I think that the universe is monistic – there is a single type of thing in existence – but neither the physical model nor the spiritual model fully explains it.  The physical model falls down when it comes to souls, love, and purpose.  No matter how well I understand dopamine, serotonin, oxytocin, and testosterone, they have very little utility in learning to love someone.  The spiritual model falls down when it comes to practical manipulation of physical things.  The planets may have spirits that drive them, but I’m sticking with gravity and momentum at the moment.  I won’t do without either system, because each provides real utility in daily life.

Will there ever be a single science that comprehends both?  Perhaps.  It may be that one day we explain all human decisions in terms of neurochemistry or discover the seat of the soul in the brain.  I’m skeptical, but I allow that it could happen.  It may be that one day we will have a spiritual science that speaks of souls whose intentions move quarks.  More of a stretch, but still conceivable.  I don’t anticipate either revolution in the near future.  In the meantime, we are left with two very useful, very important models of the same world – the world we experience.

I honestly don’t know of anyone who treats human bodies as though they had no self-hood.  As though they were simply the result of deterministic processes.  We interact with people and need some theory of self to get us through our social interactions.  I’ve met a few people (always young and healthy) who genuinely believe (or at least advocate) that science has nothing to offer because the spiritual model is the only useful model.  It seems to close the door for them on almost any form of practical work in the world.

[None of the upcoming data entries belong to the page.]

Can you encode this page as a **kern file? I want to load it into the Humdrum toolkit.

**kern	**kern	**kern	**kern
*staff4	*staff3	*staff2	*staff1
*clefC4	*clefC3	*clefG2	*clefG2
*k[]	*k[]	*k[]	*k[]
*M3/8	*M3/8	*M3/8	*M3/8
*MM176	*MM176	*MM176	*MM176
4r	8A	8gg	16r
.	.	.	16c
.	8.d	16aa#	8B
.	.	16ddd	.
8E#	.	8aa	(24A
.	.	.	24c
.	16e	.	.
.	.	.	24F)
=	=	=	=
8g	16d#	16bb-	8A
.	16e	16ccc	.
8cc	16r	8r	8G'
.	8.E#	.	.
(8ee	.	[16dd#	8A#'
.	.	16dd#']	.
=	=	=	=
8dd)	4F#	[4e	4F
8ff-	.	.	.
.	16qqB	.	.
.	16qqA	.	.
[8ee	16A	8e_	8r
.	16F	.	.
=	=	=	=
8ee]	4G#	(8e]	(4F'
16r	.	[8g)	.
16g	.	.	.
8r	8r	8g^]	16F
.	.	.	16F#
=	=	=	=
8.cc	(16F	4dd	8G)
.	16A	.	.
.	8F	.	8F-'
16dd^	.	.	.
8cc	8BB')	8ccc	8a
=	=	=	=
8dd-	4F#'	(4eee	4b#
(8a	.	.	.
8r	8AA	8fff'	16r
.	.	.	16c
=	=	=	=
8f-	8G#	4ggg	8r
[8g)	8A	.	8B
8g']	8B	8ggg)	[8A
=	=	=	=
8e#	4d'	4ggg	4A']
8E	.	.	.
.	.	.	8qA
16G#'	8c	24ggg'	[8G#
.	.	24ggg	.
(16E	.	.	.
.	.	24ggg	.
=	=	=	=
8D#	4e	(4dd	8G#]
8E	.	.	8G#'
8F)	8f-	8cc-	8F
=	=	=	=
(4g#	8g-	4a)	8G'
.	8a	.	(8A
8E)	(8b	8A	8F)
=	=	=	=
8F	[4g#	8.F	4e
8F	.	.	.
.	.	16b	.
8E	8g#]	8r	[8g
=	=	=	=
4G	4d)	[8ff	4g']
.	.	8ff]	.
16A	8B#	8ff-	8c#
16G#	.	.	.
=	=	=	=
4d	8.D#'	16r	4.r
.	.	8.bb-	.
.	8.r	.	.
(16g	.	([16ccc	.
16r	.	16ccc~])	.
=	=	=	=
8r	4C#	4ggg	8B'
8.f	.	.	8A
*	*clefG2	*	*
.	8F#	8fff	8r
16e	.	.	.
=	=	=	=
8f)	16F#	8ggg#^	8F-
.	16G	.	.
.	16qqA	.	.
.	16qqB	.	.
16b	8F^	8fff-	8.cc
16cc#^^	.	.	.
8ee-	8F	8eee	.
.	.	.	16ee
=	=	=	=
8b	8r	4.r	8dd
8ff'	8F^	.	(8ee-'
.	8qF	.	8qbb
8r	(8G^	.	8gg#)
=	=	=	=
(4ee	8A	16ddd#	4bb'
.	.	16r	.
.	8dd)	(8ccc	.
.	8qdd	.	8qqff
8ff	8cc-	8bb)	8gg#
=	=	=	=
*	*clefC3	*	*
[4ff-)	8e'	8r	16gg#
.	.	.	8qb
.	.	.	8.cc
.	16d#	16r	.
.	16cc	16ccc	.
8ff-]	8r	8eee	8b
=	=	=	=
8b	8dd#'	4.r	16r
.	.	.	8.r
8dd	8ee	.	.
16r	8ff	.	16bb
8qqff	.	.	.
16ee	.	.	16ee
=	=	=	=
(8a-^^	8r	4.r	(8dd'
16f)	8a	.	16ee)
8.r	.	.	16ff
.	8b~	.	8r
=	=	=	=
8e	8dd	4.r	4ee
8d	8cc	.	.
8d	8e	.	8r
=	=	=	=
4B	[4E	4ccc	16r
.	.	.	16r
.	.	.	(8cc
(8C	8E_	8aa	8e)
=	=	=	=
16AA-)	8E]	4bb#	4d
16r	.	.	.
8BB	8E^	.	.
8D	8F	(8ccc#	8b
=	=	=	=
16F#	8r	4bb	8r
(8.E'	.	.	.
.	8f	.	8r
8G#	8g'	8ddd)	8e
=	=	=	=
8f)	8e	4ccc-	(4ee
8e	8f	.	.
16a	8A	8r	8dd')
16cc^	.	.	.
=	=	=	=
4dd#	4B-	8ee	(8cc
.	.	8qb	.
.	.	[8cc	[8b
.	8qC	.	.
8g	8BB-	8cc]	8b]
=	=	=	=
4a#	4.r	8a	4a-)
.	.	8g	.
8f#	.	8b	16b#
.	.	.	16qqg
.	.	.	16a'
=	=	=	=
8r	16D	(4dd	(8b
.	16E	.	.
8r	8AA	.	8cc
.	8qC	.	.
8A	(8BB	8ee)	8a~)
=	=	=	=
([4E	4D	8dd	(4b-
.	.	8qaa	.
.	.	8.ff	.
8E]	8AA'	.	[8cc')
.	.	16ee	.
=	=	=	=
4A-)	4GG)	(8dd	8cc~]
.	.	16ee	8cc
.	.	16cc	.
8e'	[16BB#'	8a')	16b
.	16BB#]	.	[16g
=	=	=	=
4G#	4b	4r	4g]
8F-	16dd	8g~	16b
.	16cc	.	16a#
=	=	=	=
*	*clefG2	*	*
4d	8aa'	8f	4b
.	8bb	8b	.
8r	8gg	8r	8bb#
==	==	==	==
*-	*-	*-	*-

As a teacher, I know that sometimes a simple metaphor can convey more than an extended definition and factual explanation.  In martial arts, I regularly use the concept of chi (internal energy) to teach people how to extend, focus, and use their bodies well.  Do I think that such a thing is internal energy exists?  Usually.  Do I think it cannot be reduced to physical principles, to muscles and momentum, mass and movement?  Usually not.  Nonetheless, the math of human movement is ridiculously complex.  (We don’t move in straight lines.  I’ve seen the physics of a ball joint.  Trust me, it’s painful.)  Chi can be a far more effective way of teaching movement.  Why would I not resort to a useful alternative description?

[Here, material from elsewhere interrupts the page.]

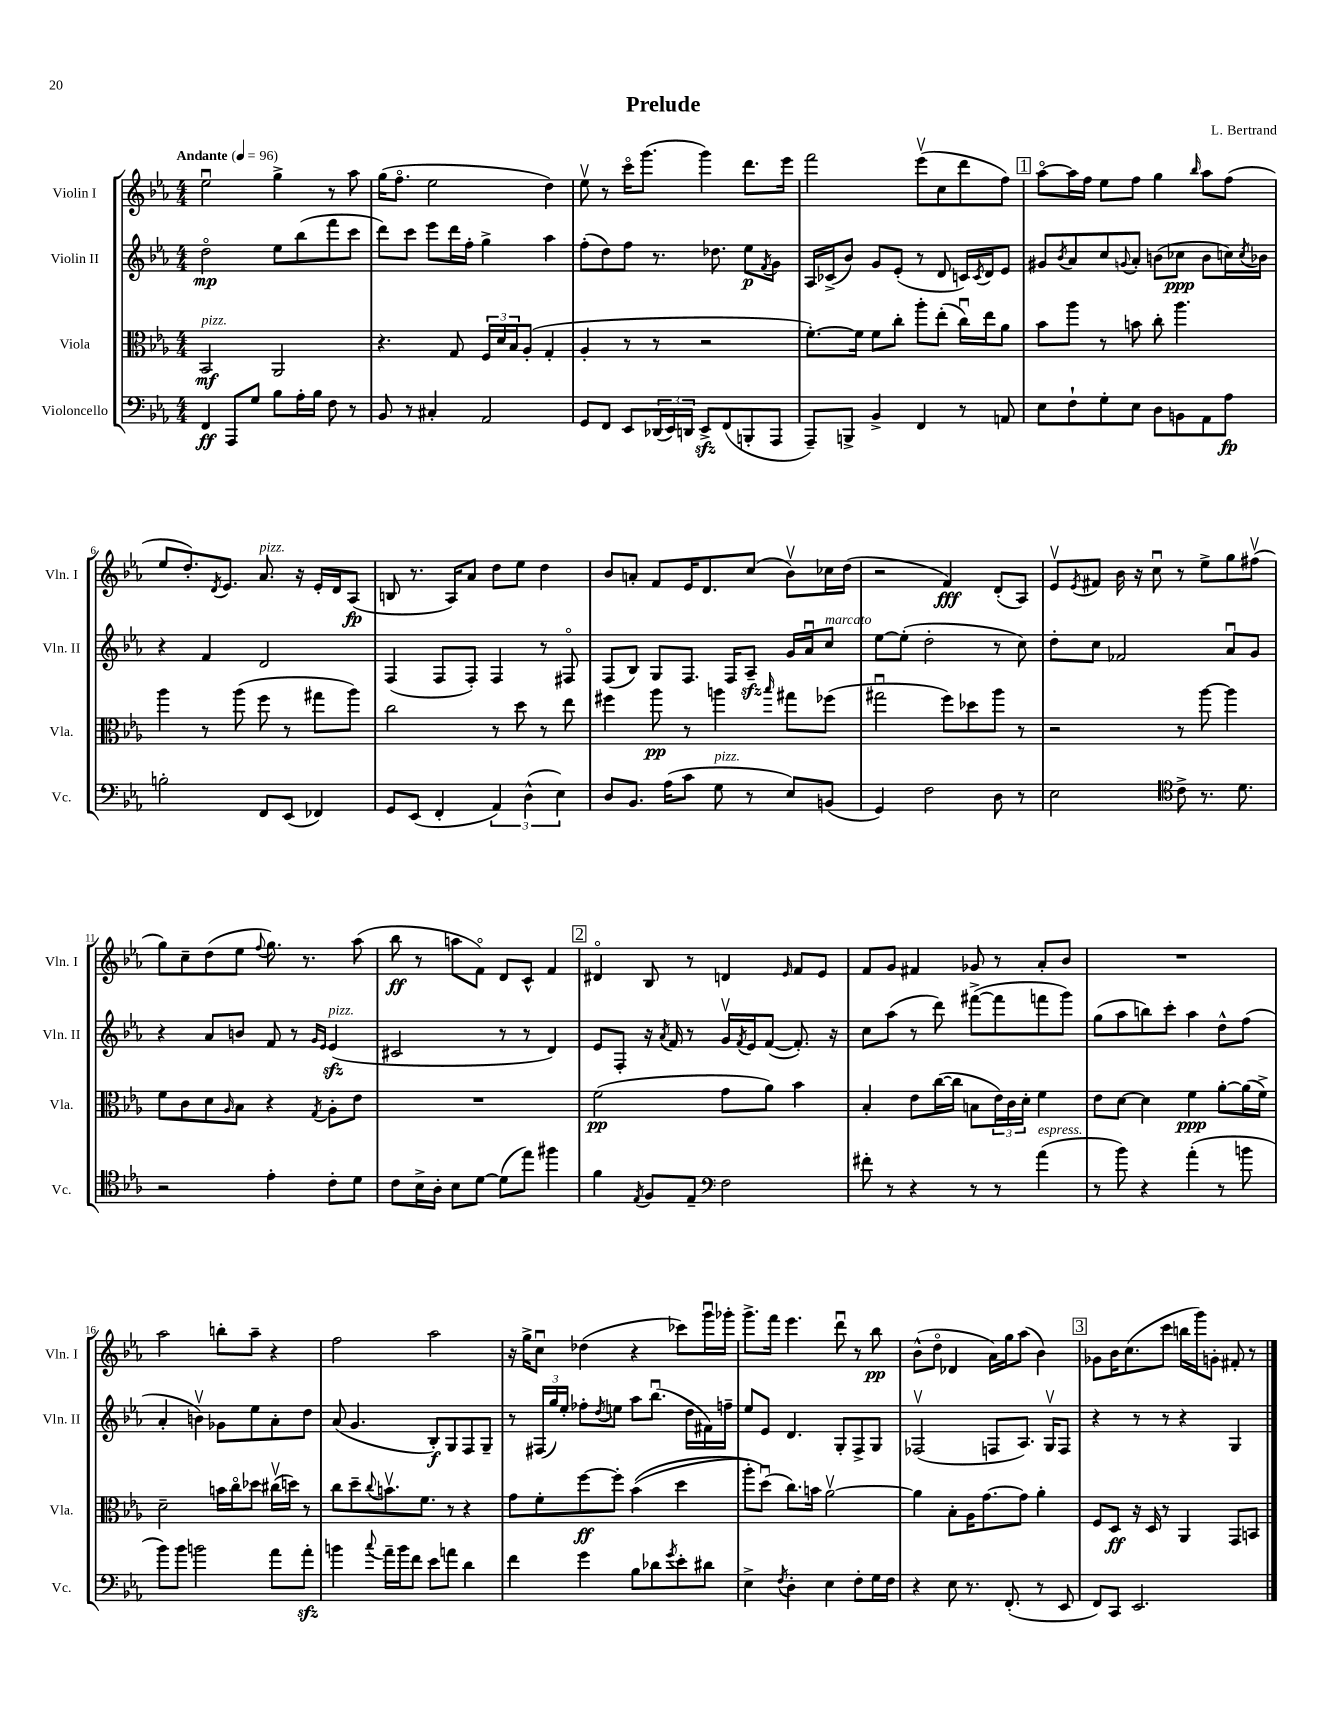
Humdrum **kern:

Modernism has gone too far if we can no longer understand that different times and different tasks call for different lenses.  Just as my father uses bifocals to see the world close up and far away, I use science and relational theology* to see the same objects in different ways.  Anything less would leave me blind.

[* I was tempted to say theology here, but I realized that my theology must cover science and the physical universe as well as souls.  Theology must be comprehensive to lay claim to all of our heart, all of our mind, all of our soul, and all of our strength.  Relational theology here refers specifically to the spiritual cosmos and the ontology of souls.]